Air seni berwarna coklat seperti air the

Pada orang dewasa sebagian besar infeksi virus hepatitis-B akut akan sembuh dan hanya sebagian kecil (5 – 10%) yang akan menetap/ menahun.

Pada kasus yang menahun :

manifestasi bisa tanpa keluhan/ gejala atau dengan keluhan/ gejala ringan

diagnosis umumnya ditemukan pada waktu mengadakan konsultasi ke dokter, hasil laboratorium menunjukkan peninggian SGPT/ SGOT atau adanya HbsAg positip dalam darah.

3.2. Diagnosis

 

Untuk mendiagnosis hepatitis-B, selain dengan tanda dan gejala di atas harus dibantu dengan pemeriksaan laboratorium, karena penyebab penyakit kuning sangat bervariasi, yaitu :

Hepatitis yang disebabkan karena alkohol (Alkoholic hepatitis)

Hepatitis karena komplikasi penyakit lain (misal : Hepatitis tiphosa)

Hepatitis karena parasit (Cytomegalo virus, Epstein barr virus)

Hepatitis virus (Hepatitis A, B, C, D, E, F)

Hepatitis yang disebabkan karena kelainan empedu (Cholestasis)

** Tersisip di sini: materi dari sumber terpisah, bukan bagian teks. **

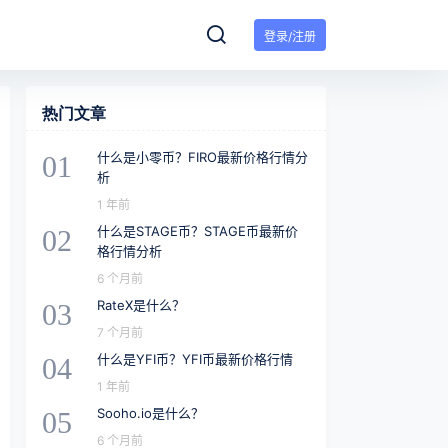
登录/注册
热门文章
什么是小零币？FIRO最新价格行情分
01
析
1 年前
什么是STAGE币？STAGE币最新价
02
格行情分析
6 个月前
RateX是什么？
03
7 个月前
什么是YFI币？YFI币最新价格行情
04
1 年前
Sooho.io是什么？
05
6 个月前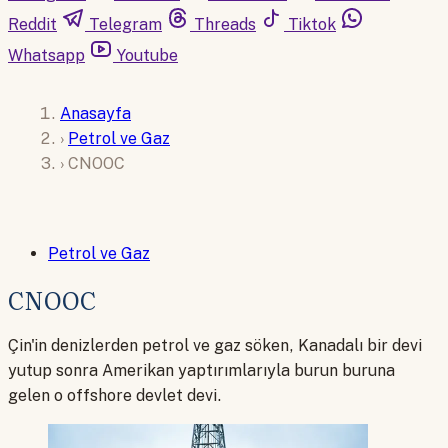
Reddit
Telegram
Threads
Tiktok
Whatsapp
Youtube
Anasayfa
›
Petrol ve Gaz
›
CNOOC
Petrol ve Gaz
CNOOC
Çin'in denizlerden petrol ve gaz söken, Kanadalı bir devi
yutup sonra Amerikan yaptırımlarıyla burun buruna
gelen o offshore devlet devi.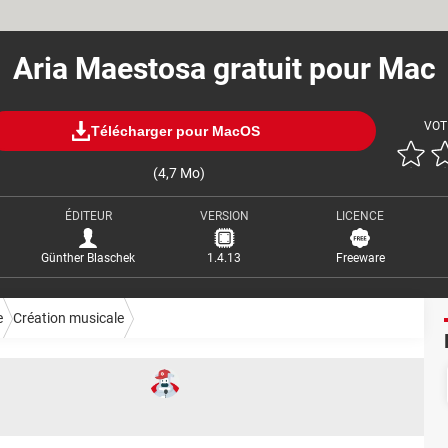
Aria Maestosa gratuit pour Mac
VOT
Télécharger pour MacOS
(4,7 Mo)
ÉDITEUR
VERSION
LICENCE
Günther Blaschek
1.4.13
Freeware
e
Création musicale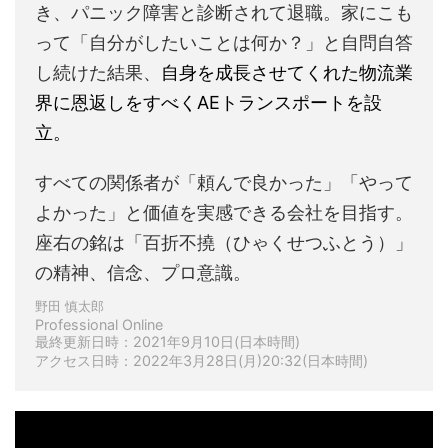
き、パニック障害と診断されて退職。家にこも
って「自分がしたいことは何か？」と自問自答
し続けた結果、
自身を成長させてくれた物流業
界に恩返しをすべくAEトランスポートを設
立。
すべての関係者が「頼んで良かった」「やって
よかった」と価値を実感できる会社を目指す。
座右の銘は「百折不撓（ひゃくせつふとう）」
の精神、信念、プロ意識。
野田 慎太郎
Professional Online
最終更新日時：2021年9月10日(日本時間)
アクセス日時：2022年3月28日(月)20:32(日本時間)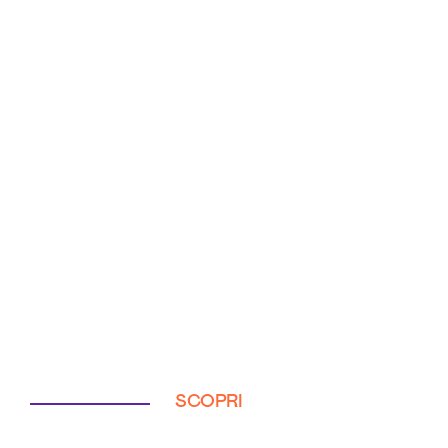
SCOPRI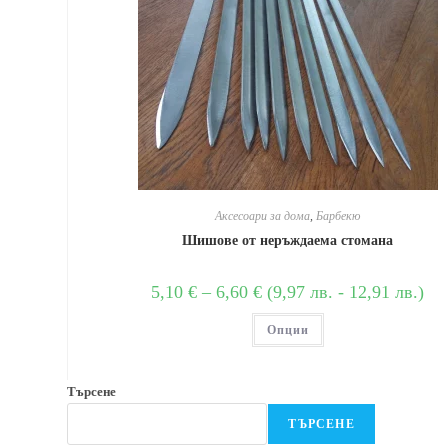
Аксесоари за дома
,
Барбекю
Шишове от неръждаема стомана
5,10
€
–
6,60
€
(
9,97
лв.
-
12,91
лв.
)
Опции
Търсене
ТЪРСЕНЕ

Di negara kita sekitar 59 –60% penduduk dewasa pernah terpapar oleh virus hepatitis-B. Tetapi mereka umumnya tidak pernah sakit, bahkan memperoleh kekebalan. 25% lainnya jatuh sakit dengan gejala seperti di atas. 10% sisanya infeksi menjadi kronik dan mereka disebut pengidap.

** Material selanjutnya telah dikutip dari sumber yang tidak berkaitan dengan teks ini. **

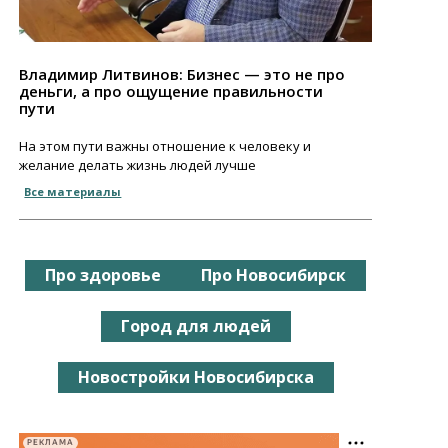
Владимир Литвинов: Бизнес — это не про
деньги, а про ощущение правильности
пути
На этом пути важны отношение к человеку и
желание делать жизнь людей лучше
Все материалы
Про здоровье
Про Новосибирск
Город для людей
Новостройки Новосибирска
РЕКЛАМА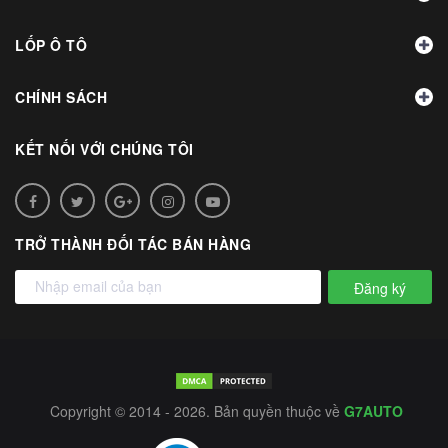
LỐP Ô TÔ
CHÍNH SÁCH
KẾT NỐI VỚI CHÚNG TÔI
TRỞ THÀNH ĐỐI TÁC BÁN HÀNG
Đăng ký
Copyright © 2014 - 2026. Bản quyền thuộc về
G7AUTO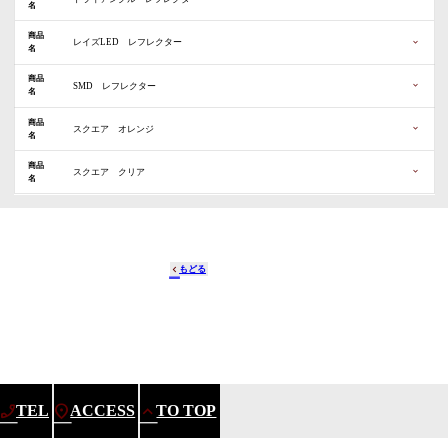
名
サイ
商品
1105-00
（税込：￥2,200）
品番
価格
￥2,000
一辺：160㎜
レイズLED レフレクター
ズ
名
サイ
商品
1105-05
スモールに連動して点灯します
（税込：￥4,235）
品番
備考
価格
￥3,800
一辺：160㎜
SMD レフレクター
ズ
名
サイ
商品
1105-02
ブレーキー・スモールに連動して点灯します
（税込：￥3,630）
品番
備考
価格
￥3,300
一辺：160㎜
スクエア オレンジ
ズ
名
サイ
商品
1105-03
（税込：￥825）
品番
価格
￥750
縦：30㎜・横：84㎜・厚さ：7㎜
スクエア クリア
ズ
名
サイ
1105-04
（税込：￥825）
品番
価格
￥750
縦：30㎜・横：84㎜・厚さ：7㎜
ズ
もどる
画像
画像
画像
TEL
ACCESS
TO TOP
画像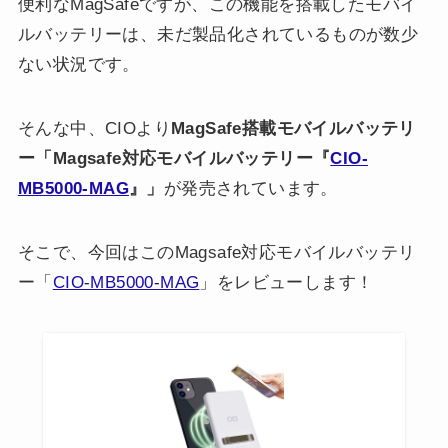
便利なMagSafeですが、この機能を搭載したモバイ
ルバッテリーは、未だ製品化されているものが数少
ない状況です。
そんな中、CIOより
MagSafe搭載モバイルバッテリ
ー「Magsafe対応モバイルバッテリー『
CIO-
MB5000-MAG
』」
が発売されています。
そこで、今回はこのMagsafe対応モバイルバッテリ
ー「
CIO-MB5000-MAG
」をレビューします！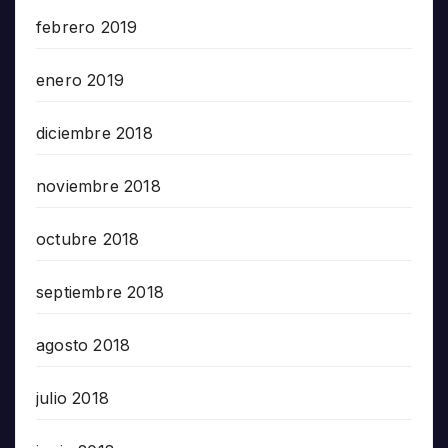
febrero 2019
enero 2019
diciembre 2018
noviembre 2018
octubre 2018
septiembre 2018
agosto 2018
julio 2018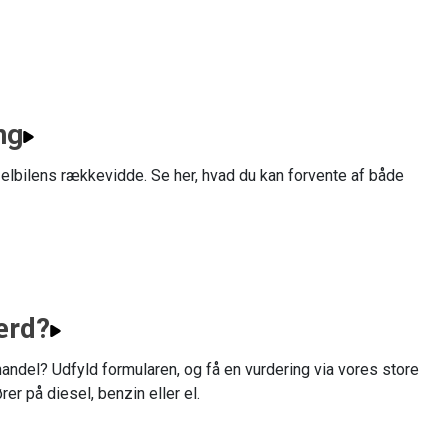
ng
 elbilens rækkevidde. Se her, hvad du kan forvente af både
ærd?
tehandel? Udfyld formularen, og få en vurdering via vores store
er på diesel, benzin eller el.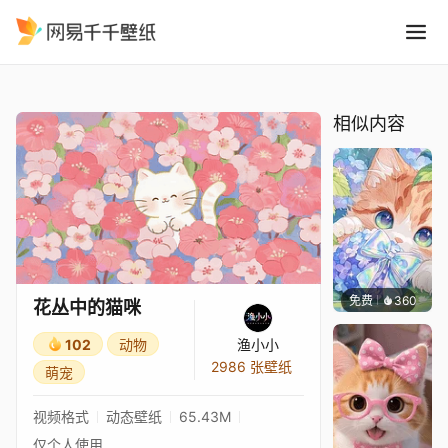
花丛中的猫咪
精选
花丛中的猫咪
相似内容
免费
360
豆子酱e
花丛中的猫咪
102
动物
渔小小
2986 张壁纸
萌宠
视频格式
动态壁纸
65.43M
仅个人使用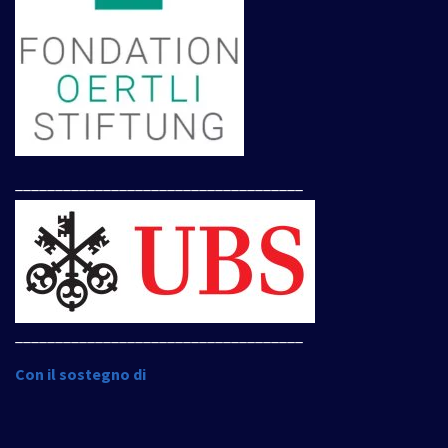
____________________________________
____________________________________
Con il sostegno di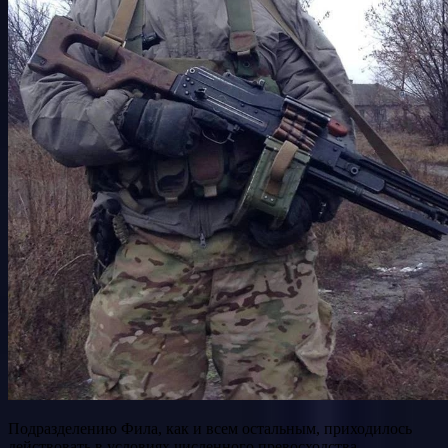
Подразделению Фила, как и всем остальным, приходилось
действовать в условиях численного превосходства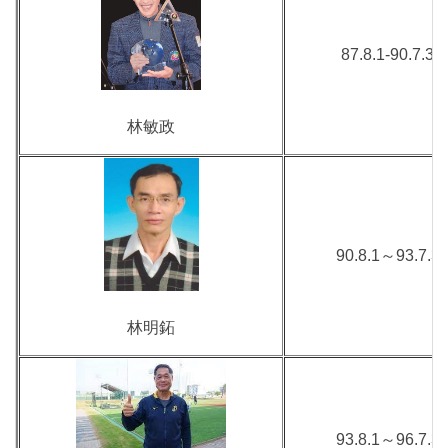
87.8.1-90.7.31
林敏政
90.8.1～93.7.3
林明鉐
93.8.1～96.7.3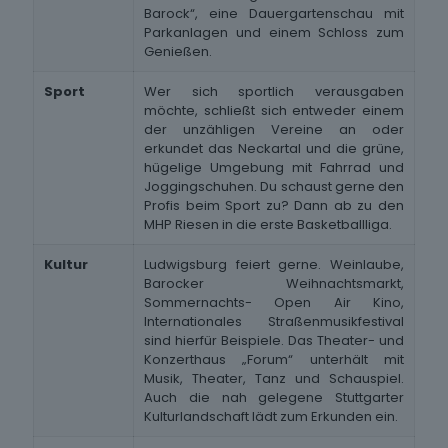
Barock“, eine Dauergartenschau mit
Parkanlagen und einem Schloss zum
Genießen.
Sport
Wer sich sportlich verausgaben
möchte, schließt sich entweder einem
der unzähligen Vereine an oder
erkundet das Neckartal und die grüne,
hügelige Umgebung mit Fahrrad und
Joggingschuhen. Du schaust gerne den
Profis beim Sport zu? Dann ab zu den
MHP Riesen in die erste Basketballliga.
Kultur
Ludwigsburg feiert gerne. Weinlaube,
Barocker Weihnachtsmarkt,
Sommernachts- Open Air Kino,
Internationales Straßenmusikfestival
sind hierfür Beispiele. Das Theater- und
Konzerthaus „Forum“ unterhält mit
Musik, Theater, Tanz und Schauspiel.
Auch die nah gelegene Stuttgarter
Kulturlandschaft lädt zum Erkunden ein.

Dari angka-angka tersebut sebagian para ahli berpendapat bahwa penyakit hepatitis-B merupakan salah satu masalah kesehatan besar. Menurut klasifkasi WHO Indonesia termasuk daerah dengan tingkat penularan endemis sedang sampai tinggi. Ini berarti bahwa infeksi banyak terjadi pada bayi dan anak.